Ein tolles Gedankenspiel, oder meint der Autor das etwa ernst? Aber ja. Wolfgang Schorlau will uns nicht bloß belletristisch unterhalten, sondern politisch aufklären. Was er als »literarische Ermittlung in einem realen Kriminalfall« tiefstapelt, ist als eye-opener angelegt. Die »Suche nach der Wahrheit« um den Tod von Uwe Mundlos und Uwe Böhnhard führt am Ende zu der deprimierenden Erkenntnis, »wie wenig souverän und wie sehr fremdbestimmt das Land ist, in dem ich lebe«. Über seinen Protagonisten transportiert Schorlau seine persönliche politische Sicht. Denglers Recherchen sind seine eigenen. Um seine Argumentation zu stützen, erzählt Schorlau nicht einfach einen Krimi, sondern verfasst eine Arbeit nach wissenschaftlichen Spielregeln. Seitenweise zitiert er aus Originaldokumenten, Unmengen an Fußnoten verweisen auf den Anhang, wo Quellen und Schwarz-Weiß-Fotos zusammengestellt sind.
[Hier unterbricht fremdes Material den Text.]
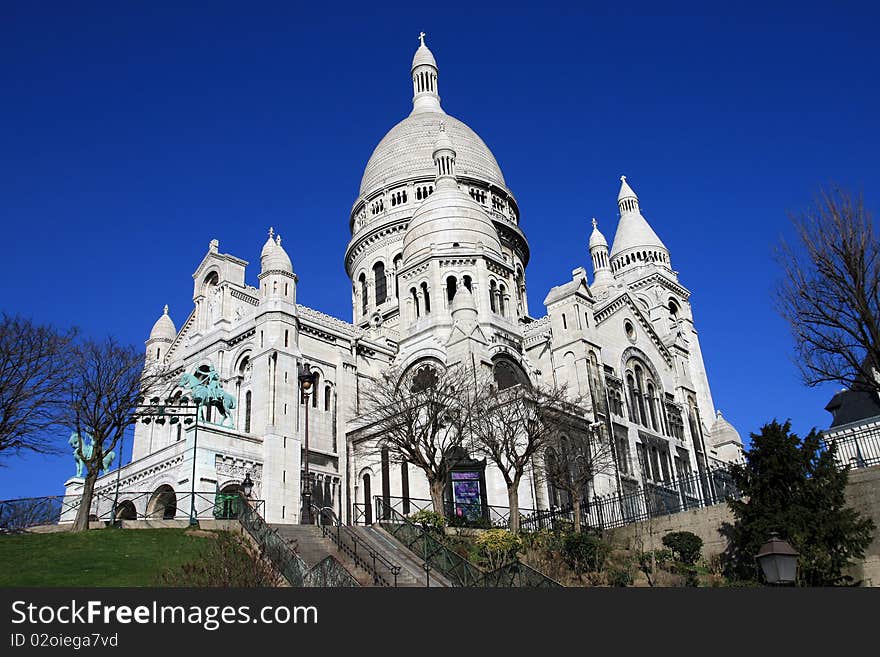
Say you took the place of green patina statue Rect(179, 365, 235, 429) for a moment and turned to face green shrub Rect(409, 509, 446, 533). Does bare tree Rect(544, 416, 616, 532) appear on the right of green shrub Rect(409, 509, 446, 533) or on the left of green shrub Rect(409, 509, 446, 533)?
left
Trotz der Belege sind Dengler-Schorlaus Theorien nicht automatisch dasselbe wie »die Wahrheit«. Vielleicht wäre ein Sachbuch das geeignetere Transportmedium für Schorlaus Botschaft gewesen. Denn ein Krimi bleibt ein Krimi: Fiktion. Da nehmen die Leser hochfliegende Theorien eher sportlich statt ernst, erwarten keine seriösen Analysen, sondern Spannung und gute Unterhaltung. In beidem bleibt das Buch leider hinter den Erwartungen zurück. Wer den ›kritischen Apparat‹ aus Belegen und Verweisen mitverfolgen möchte, wird vom Hin- und Herblättern aus dem Handlungsfluss gerissen; Denglers Gespräche, Recherchen und Erklärungen prickeln nicht immer vor Dramatik.
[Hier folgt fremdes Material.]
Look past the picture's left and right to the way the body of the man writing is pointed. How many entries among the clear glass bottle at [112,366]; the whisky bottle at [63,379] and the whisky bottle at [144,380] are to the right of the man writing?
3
Anregende Krimifantasie oder absurde Verschwörungstheorie, wie man sie im Internet zuhauf findet? Aufklärung oder Angstmache? In welche Richtung und wie weit man den Erkenntnissen des Autors und seines Privatermittlers folgen mag, darf jeder Leser trotz unserer politischen Fremdbestimmung glücklicherweise selbst entscheiden. Mich persönlich stört an seiner Theorie, dass im geheimen Gewirr anonymer Mächte, egal woher sie wirken, das Individuum wie eine willenlose Marionette erscheint. Die Verantwortung des Bürgers für das Gemeinwesen, des Täters für sein Tun scheint außer Kraft gesetzt. Rechtsextremisten und Rassisten können nichts dafür, wenn sie fremdbestimmt sind.